Текст упражнения |
Ещё большим ксенофобом слыл Александр III. В 1887 году была введена норма приёма евреев в средние и высшие учебные заведения: для обеих столиц квота равнялась трём процентам (в черте оседлости — десяти процентам, в губерниях за чертой оседлости — пяти). Сама же черта оседлости так и не была отменена вплоть до падения самодержавия. И, наконец, самое страшное — при попустительстве, а подчас и прямом подстрекательстве администрации Александра III в российской провинции прошли первые еврейские погромы. В 1891 году, беседуя с варшавским генерал-губернатором И.В. Гурко, царь высказался предельно откровенно: «В глубине души я всегда рад, когда бьют евреев. И всё-таки не надо допускать этого» [15. С. 40]. Понять это высказывание было нетрудно: как же не допускать того, что так радует государя?
Сергей Витте в «Воспоминаниях» неоднократно рассказывает о юдофобстве обожаемого им императора. Вот всего один характерный пример: будучи министром финансов, Витте запросил о выдаче ссуды некоему Рафаловичу, но монарх решил отказать, и лишь по той причине, что «…вообще не видит, для чего выдавать различные ссуды жидам». «Я доложил, государю, — продолжает мемуарист, — что, собственно говоря, Рафалович не был жидами, что ещё отец их был православный. Но, конечно, мои возражения были не по существу» [8. Т. 1. С. 236].

Исходные записи |
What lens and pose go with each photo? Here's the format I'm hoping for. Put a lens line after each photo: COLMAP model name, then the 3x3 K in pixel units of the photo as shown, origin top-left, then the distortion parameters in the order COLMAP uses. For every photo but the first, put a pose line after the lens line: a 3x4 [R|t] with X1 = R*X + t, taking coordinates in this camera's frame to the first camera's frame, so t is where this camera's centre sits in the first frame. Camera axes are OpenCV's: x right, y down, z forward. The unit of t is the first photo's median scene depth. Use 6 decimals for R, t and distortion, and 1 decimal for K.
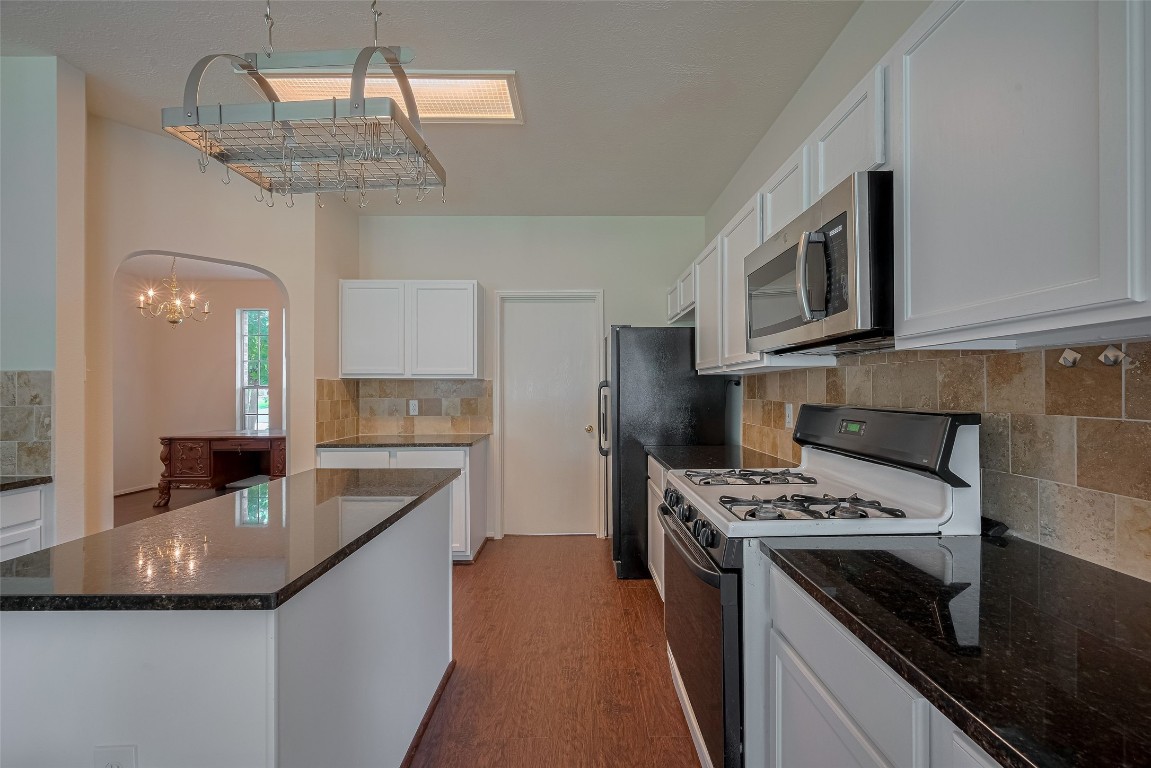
lens RADIAL K [[472.0, 0, 574.6], [0, 472.0, 390.8], [0, 0, 1]] dist [0.001157, -0.000769]
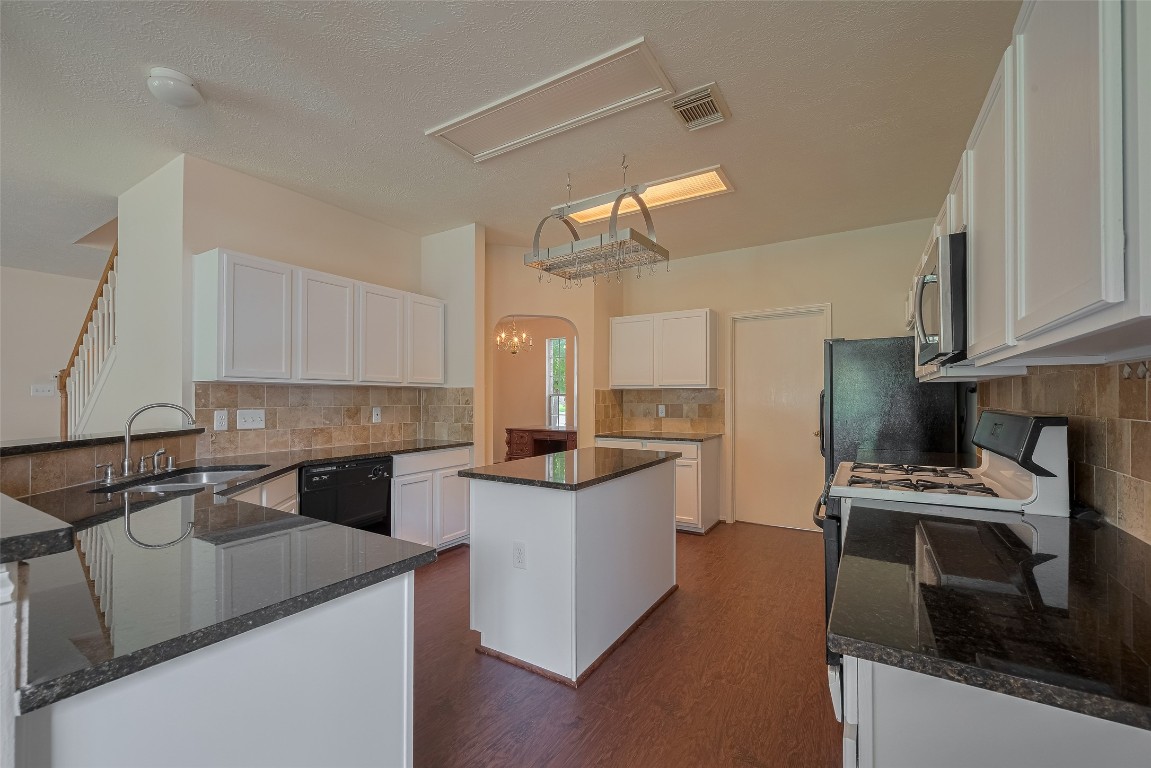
lens RADIAL K [[468.0, 0, 571.2], [0, 468.0, 398.0], [0, 0, 1]] dist [-0.007426, -0.000062]
pose [[0.848527, 0.000918, -0.529151, 0.138108], [-0.000632, 1.000000, 0.000721, -0.000341], [0.529152, -0.000277, 0.848527, -0.234501]]
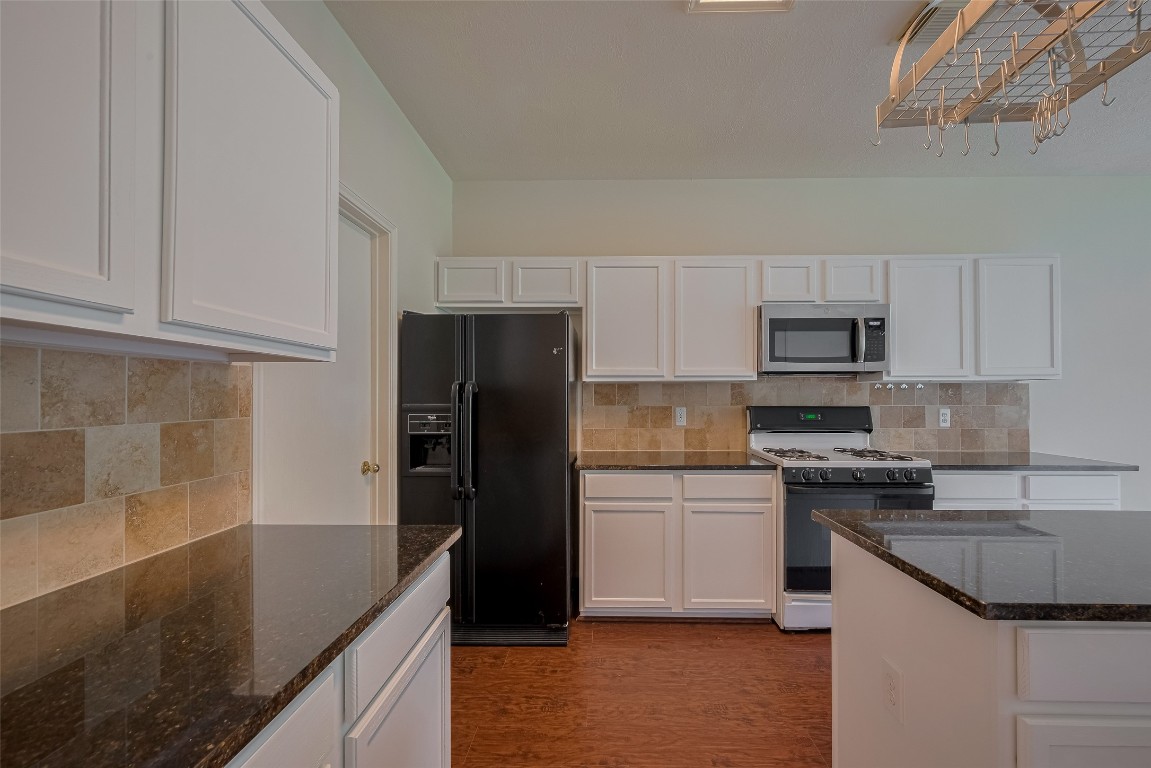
lens RADIAL K [[468.0, 0, 606.9], [0, 468.0, 392.1], [0, 0, 1]] dist [-0.007426, -0.000062]
pose [[0.009055, 0.009094, 0.999918, -0.584912], [0.000600, 0.999958, -0.009100, -0.001902], [-0.999959, 0.000683, 0.009049, 0.817408]]
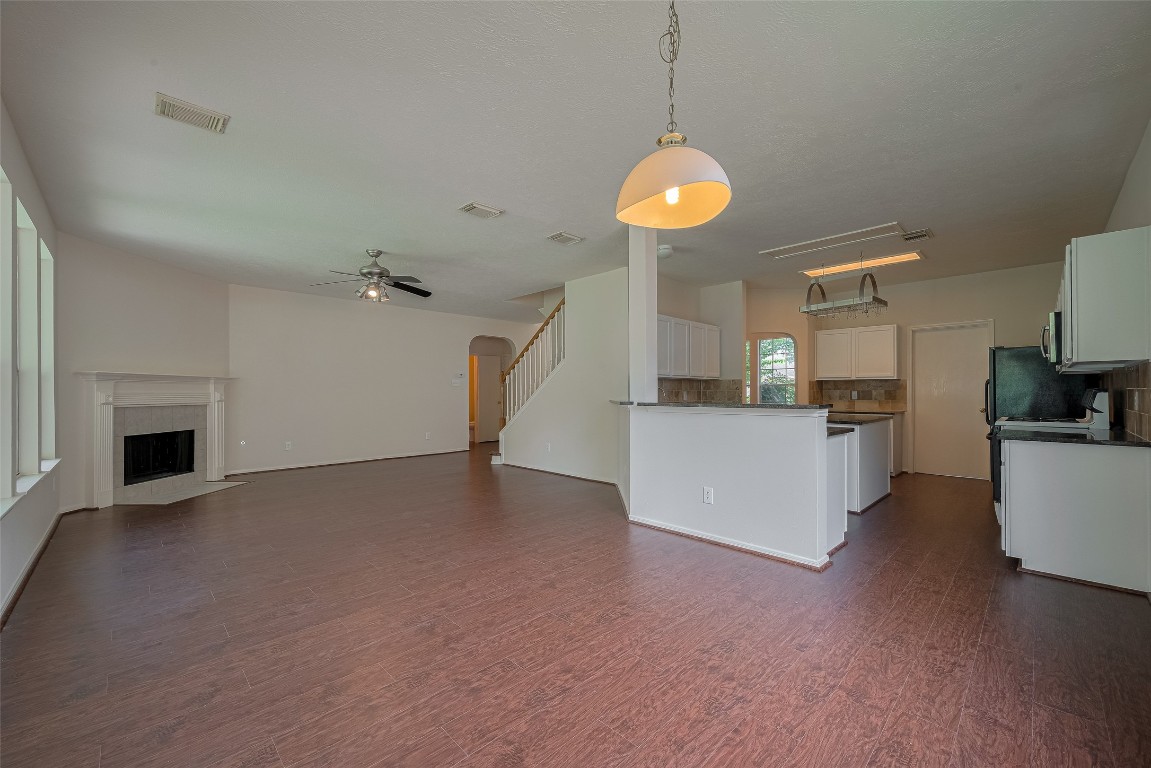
lens RADIAL K [[468.0, 0, 568.3], [0, 468.0, 390.3], [0, 0, 1]] dist [-0.007426, -0.000062]
pose [[0.704875, -0.001616, -0.709330, 0.180456], [-0.000284, 0.999997, -0.002561, 0.023417], [0.709332, 0.002007, 0.704872, -1.194300]]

Задание 1 |
Объясните по тексту упражнения, почему император решил отказать в ссуде Рафаловичу, о которой просил Витте.
Задание 2 |
Ответьте на вопросы по тексту упражнения:
(а) В каком году была введена норма приёма евреев в средние и высшие учебные заведения?
(б) Какой была квота в губерниях за чертой оседлости?
(в) Какую должность занимал Витте, когда запросил о выдаче ссуды?
Задание 3 |
Перепишите без изменений отрывок текста упражнения между словами «Ещё большим ксенофобом» и «так радует государя?» включительно.

Письменный ответ 1 |
Монарх отказал лишь по той причине, что «…вообще не видит, для чего выдавать различные ссуды жидам».

Письменный ответ 2 |
(а) В 1887 году.
(б) Пять процентов.
(в) Он был министром финансов.

Письменный ответ 3 |
Ещё большим ксенофобом слыл Александр III. В 1887 году была введена норма приёма евреев в средние и высшие учебные заведения: для обеих столиц квота равнялась трём процентам (в черте оседлости — десяти процентам, в губерниях за чертой оседлости — пяти). Сама же черта оседлости так и не была отменена вплоть до падения самодержавия. И, наконец, самое страшное — при попустительстве, а подчас и прямом подстрекательстве администрации Александра III в российской провинции прошли первые еврейские погромы. В 1891 году, беседуя с варшавским генерал-губернатором И.В. Гурко, царь высказался предельно откровенно: «В глубине души я всегда рад, когда бьют евреев. И всё-таки не надо допускать этого» [15. С. 40]. Понять это высказывание было нетрудно: как же не допускать того, что так радует государя?